Tuesday, October 18, 2016

Book Review: Silas Marner

Silas Marner by George Eliot

Rating: PG

Recommended for: Ages 15 and up (interest level)

Embittered by a false accusation, disappointed in friendship and love, the weaver Silas Marner retreats into a long twilight life alone with his loom. . . and his gold. Silas hoards a treasure that kills his spirit until fate steals it from him and replaces it with a golden-haired founding child. Where she came from, who her parents were, and who really stole the gold are the secrets that permeate this moving tale of guilt and innocence. A moral allegory of the redemptive power of love, it is also a finely drawn picture of early nineteenth-century England in the days when spinning wheels hummed busily in the farmhouses, and of a simple way of life that was soon to disappear.

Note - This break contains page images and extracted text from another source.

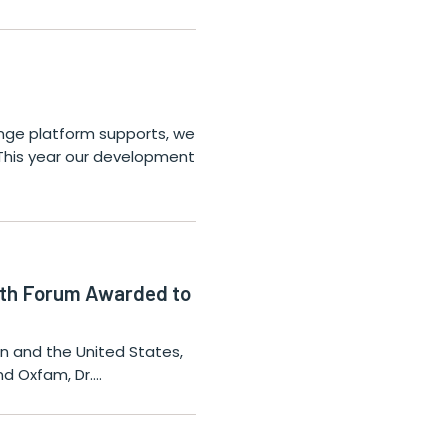
ange platform supports, we
 This year our development
alth Forum Awarded to
nin and the United States,
nd Oxfam, Dr.…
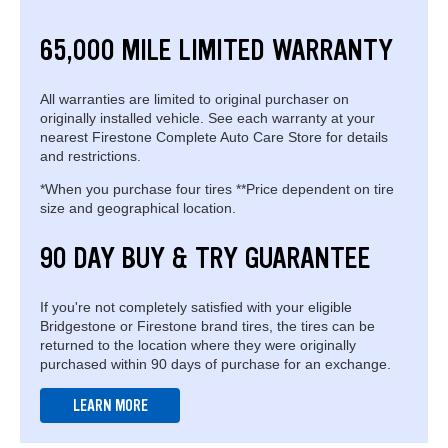
65,000 MILE LIMITED WARRANTY
All warranties are limited to original purchaser on
originally installed vehicle. See each warranty at your
nearest Firestone Complete Auto Care Store for details
and restrictions.
*When you purchase four tires **Price dependent on tire
size and geographical location.
90 DAY BUY & TRY GUARANTEE
If you're not completely satisfied with your eligible
Bridgestone or Firestone brand tires, the tires can be
returned to the location where they were originally
purchased within 90 days of purchase for an exchange.
LEARN MORE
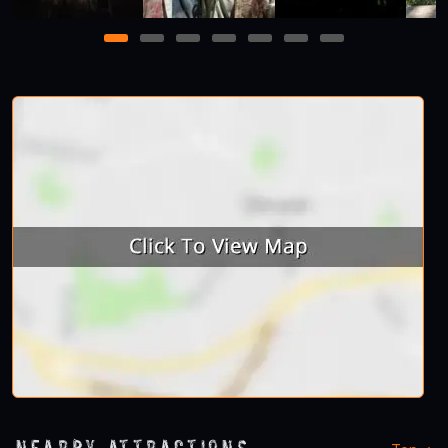
1
2
3
4
5
6
7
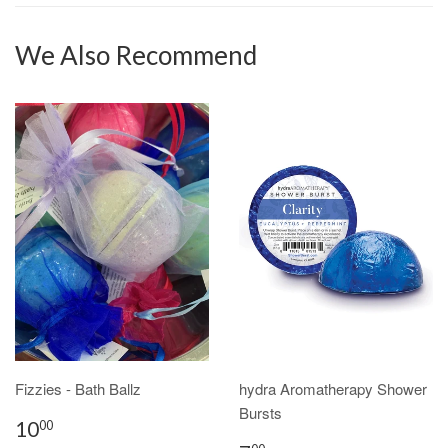
We Also Recommend
Fizzies - Bath Ballz
hydra Aromatherapy Shower
Bursts
10
00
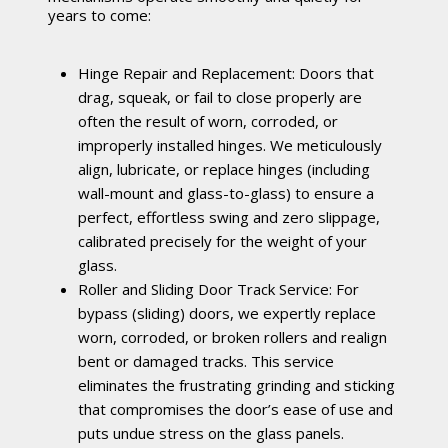
years to come:
Hinge Repair and Replacement: Doors that
drag, squeak, or fail to close properly are
often the result of worn, corroded, or
improperly installed hinges. We meticulously
align, lubricate, or replace hinges (including
wall-mount and glass-to-glass) to ensure a
perfect, effortless swing and zero slippage,
calibrated precisely for the weight of your
glass.
Roller and Sliding Door Track Service: For
bypass (sliding) doors, we expertly replace
worn, corroded, or broken rollers and realign
bent or damaged tracks. This service
eliminates the frustrating grinding and sticking
that compromises the door’s ease of use and
puts undue stress on the glass panels.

When I read this book for school I didn't really know what it was about or what to expect. The descriptions don't really tell what the story is about, so I waited for more than half the book for the child to come into the story. I really liked it and there were some times where I wanted to keep reading.

Technical: 4/5

It did not have as much wordiness as many classics do and it was easy to find the story within the book. There was one chapter that was boring for a good portion of it, but it was the only chapter like that. They were not the easiest characters to connect to, but you could still feel for them. It did jump to some backstory and then several years later, but the timeline was easy to keep track of.

Setting: 4/5

The story is set in the town of Raveloe, where the people do not really like strangers. Silas is from a city but I don't remember it ever being named. There was nothing that seemed to be out of place in the setting and the setting worked well for the story.

Plot: 4.5/ 5

It does not have the most unique plot, but it is done in an interesting way. A good portion of the story follows Godfrey, who is the son of the Squire. Godfrey is being threatened by his brother with blackmail. Godfrey causes himself trouble by trying to live two lives and to keep others from knowing about a secret marriage. From the reader's point of view, there is not much mystery as to where the child came from.

Characters: 5/5

The characters are flawed. Silas becomes obsessed with his money after he has lost everything else. Godfrey tries to avoid dishonor and focuses on what he wants then and not thinking of how he might regret it later. There are other characters too, one in particular having a lot of problems. The characters grow in the story and they are different at the end than how they were at the beginning of the story. There was one thing that I'm a little confused on how it came about, since one character involved was opposed to the matter and then it skips and the thing has then happened.

This book has a mostly happy ending, though some things are left unanswered in the characters' lives but it was mostly concluded. I would recommend this book especially if you like classics.